Hannah Koma Perezi, a registered nurse in pediatric hematology/oncology at City of Hope, received her second dose on Jan. 8. Besides treating young cancer patients, She is a cancer survivor herself.

“I’m so grateful to work at a facility that was able to mass vaccinate a large amount of staff ranging from nurses, doctors, respiratory therapists to housekeeping and valet,” Perez said. “I’m incredibly grateful for science and hoping that there’s an end in sight.”

Perez said that not having family visits has been a hardship for the cancer patients.

“Cancer treatment is hard as it is, let alone by yourself. We’ve learned to integrate Facetime and phone calls to keep family members in the loop,” she said. “Also insuring that when we have a bit of extra time that we try and support our patients as best as we can.”

Erica Pan, M.D., MPH, California state epidemiologist, urged the public to continue to follow the four W’s: wash your hands, wear your mask,watch your distance, and work together to stop the spread of COVID-19.

The early rollout for the COVID-19 vaccine has been frustrating for many trying to make appointments and finding reservations unavailable. Public health officials urged patience, saying the slow pace will continue due to limited supply and the need to administer the second doses to those who have already received their first shot.
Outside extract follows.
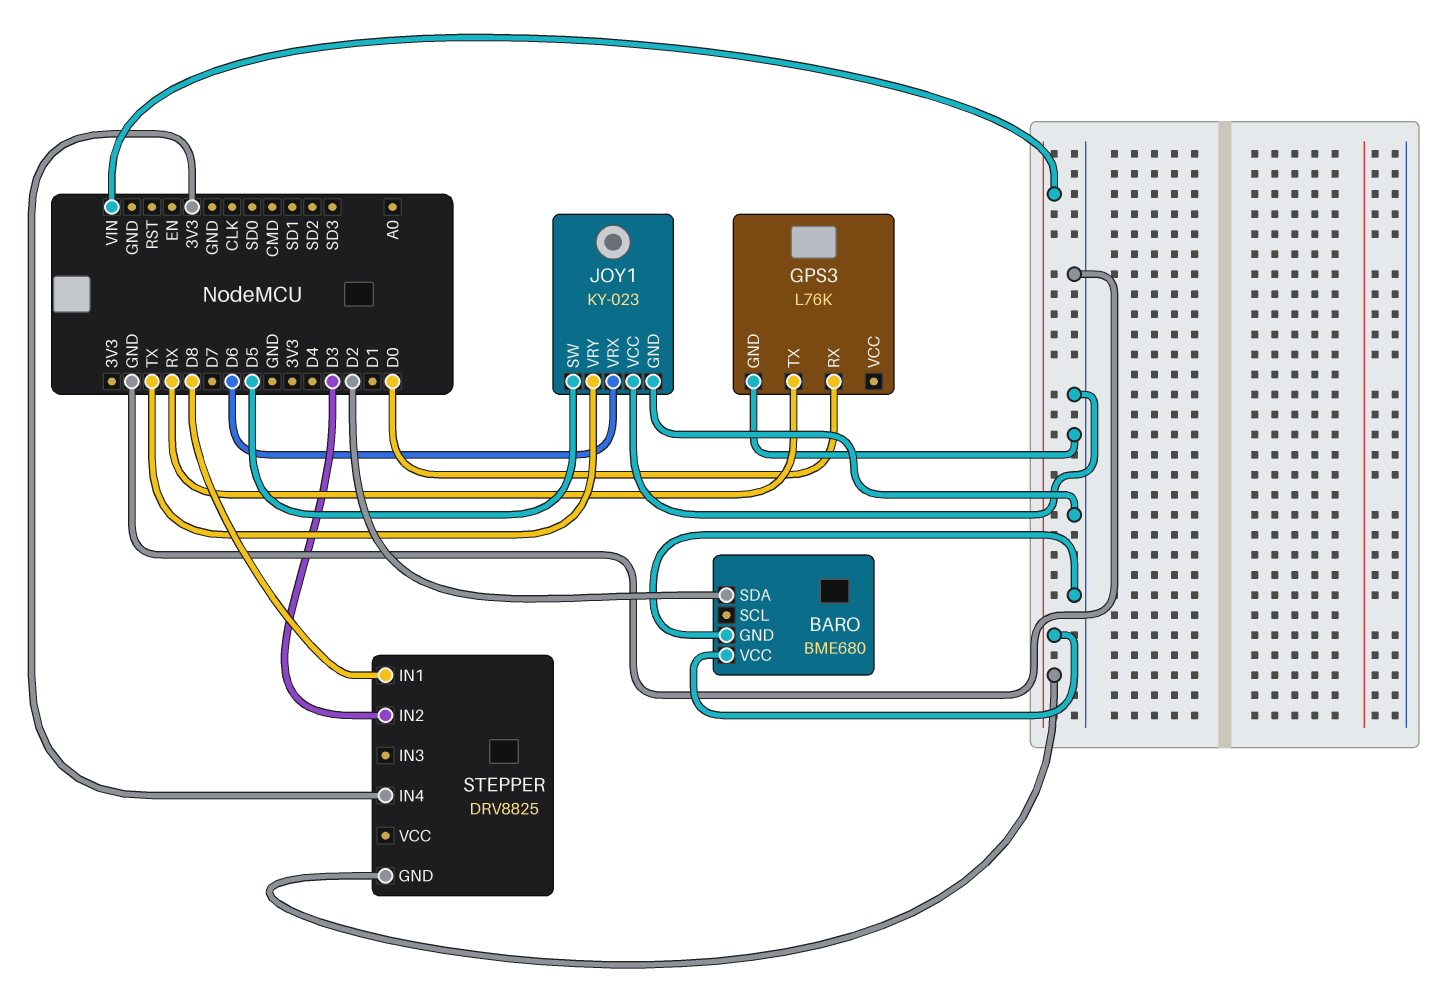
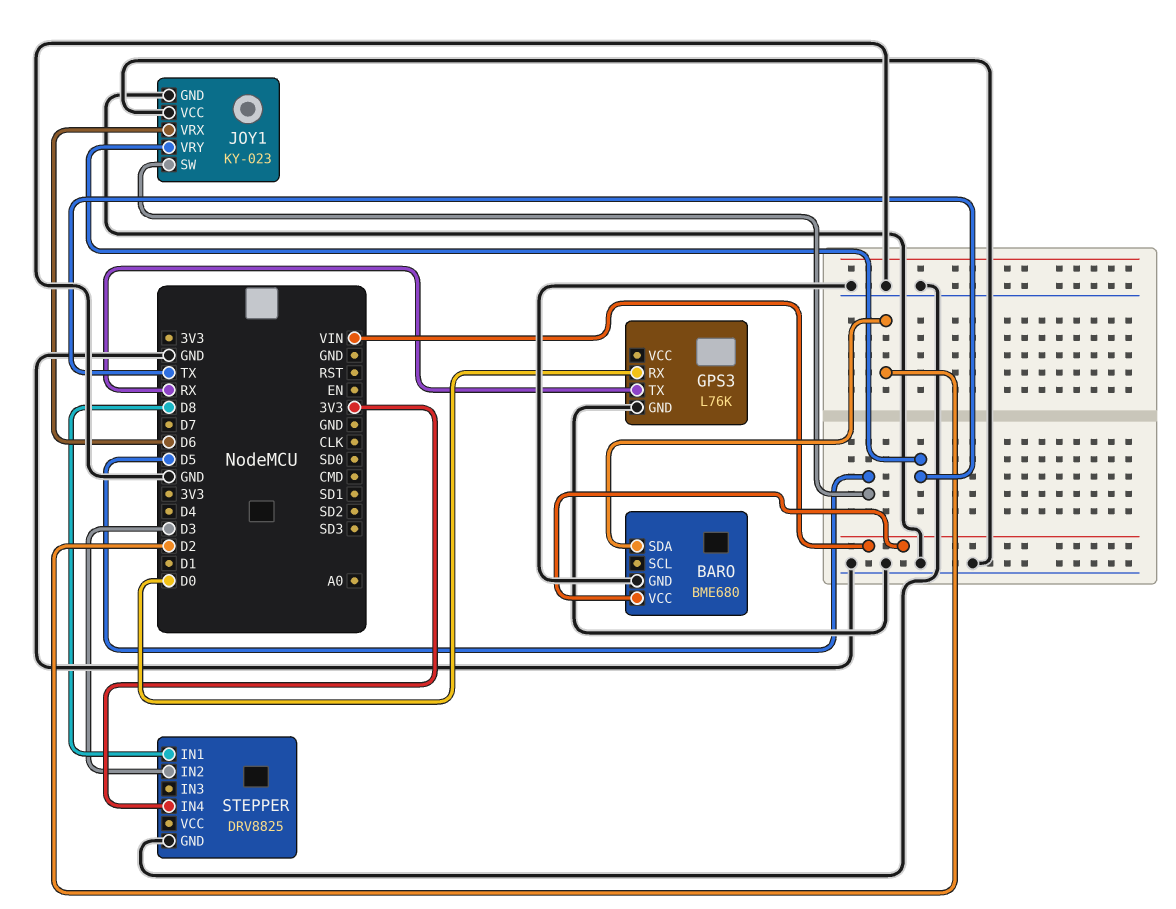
STEPPER pin GND: VIN -> GND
Yumi Uono, a singing instructor, said she wants to get vaccinated as soon as possible. An organizer for the Himawari Karaoke Club, she wants to begin preparing for her group’s 30th anniversary show that had to be canceled last October due to COVID. So far, she has been unable to make an appointment at her local Kaiser facility. She does not use a computer and feels the online appointment system is difficult.
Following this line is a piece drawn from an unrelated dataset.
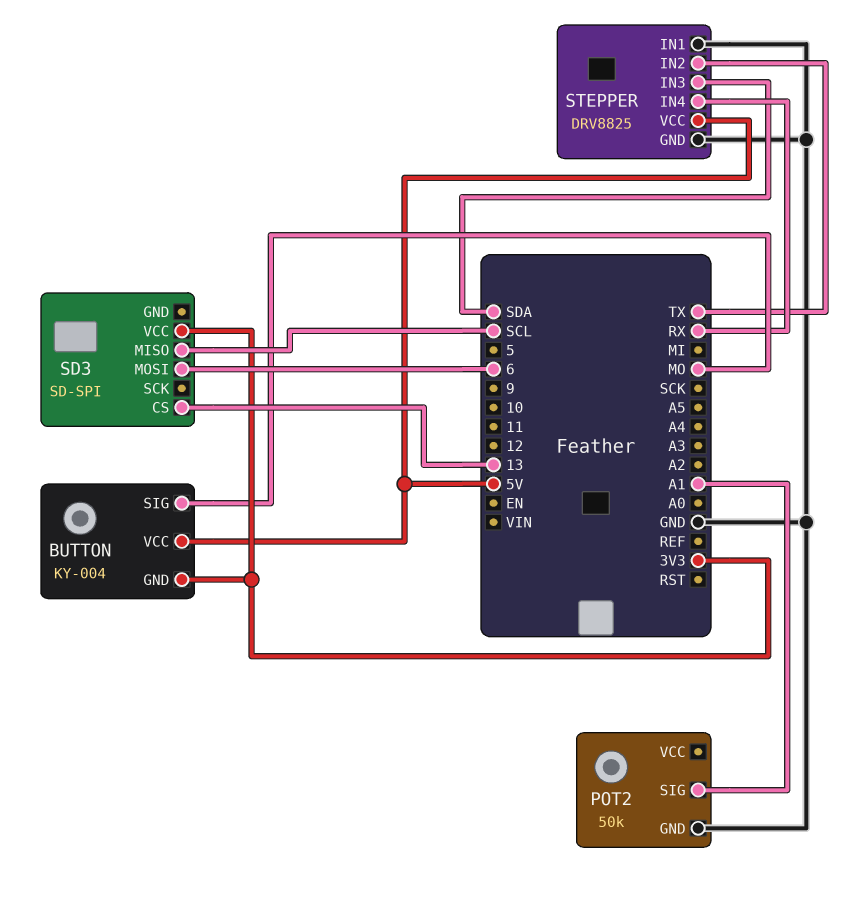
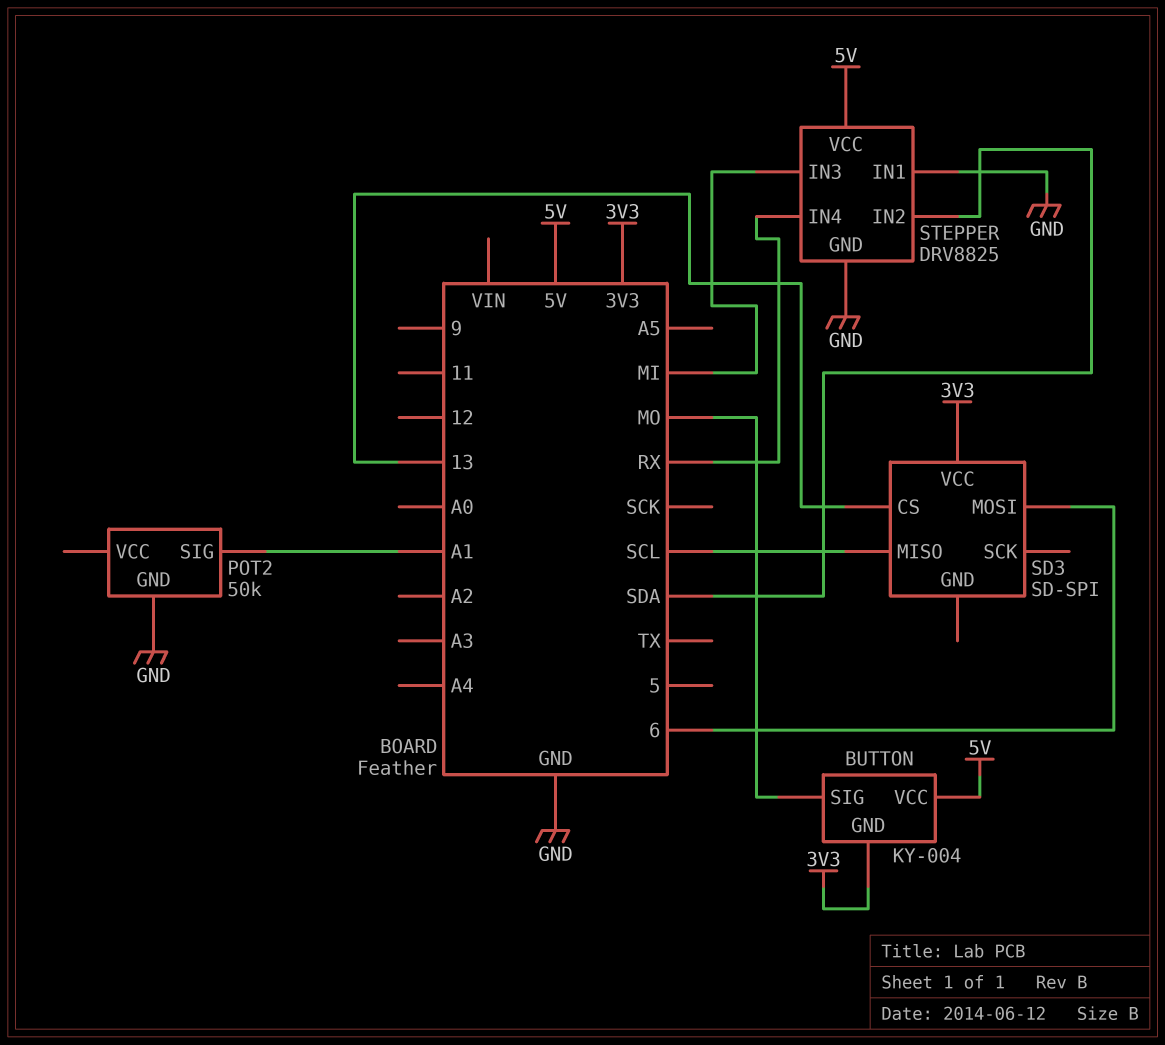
STEPPER pin IN2: TX -> SDA
STEPPER pin IN3: SDA -> MI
Those without Internet access can call (833) 530-0473, but L.A. County Public Health Director Barbara Ferrer encouraged those with computer access to book their appointments online. Appointments for COVID-19 vaccinations at the county-operated sites have been filled for this week.

On Monday, the state unveiled, which allows people to input their basic information and learn if they are currently available to receive a vaccination and, if so, allow them to schedule an appointment.

Medical expert Dr. Tan Duong offered assurances that the vaccine is safe and effective in slowing the spread of the disease that has claimed more than 400,000 lives nationwide.

His 75-year-old father, a practicing physician, received the vaccine and experienced some soreness in his arm, but is still working and seeing patients.

“Many clinical trials were conducted in line with rigorous Federal Drug Administration guidelines, and the safety and efficacy of the Pfizer-BioNTech and Moderna vaccines were verified. Clinical trials included a diverse mix of participants across the U.S. from different races and ethnic groups, medical conditions, and ages,” Duong said.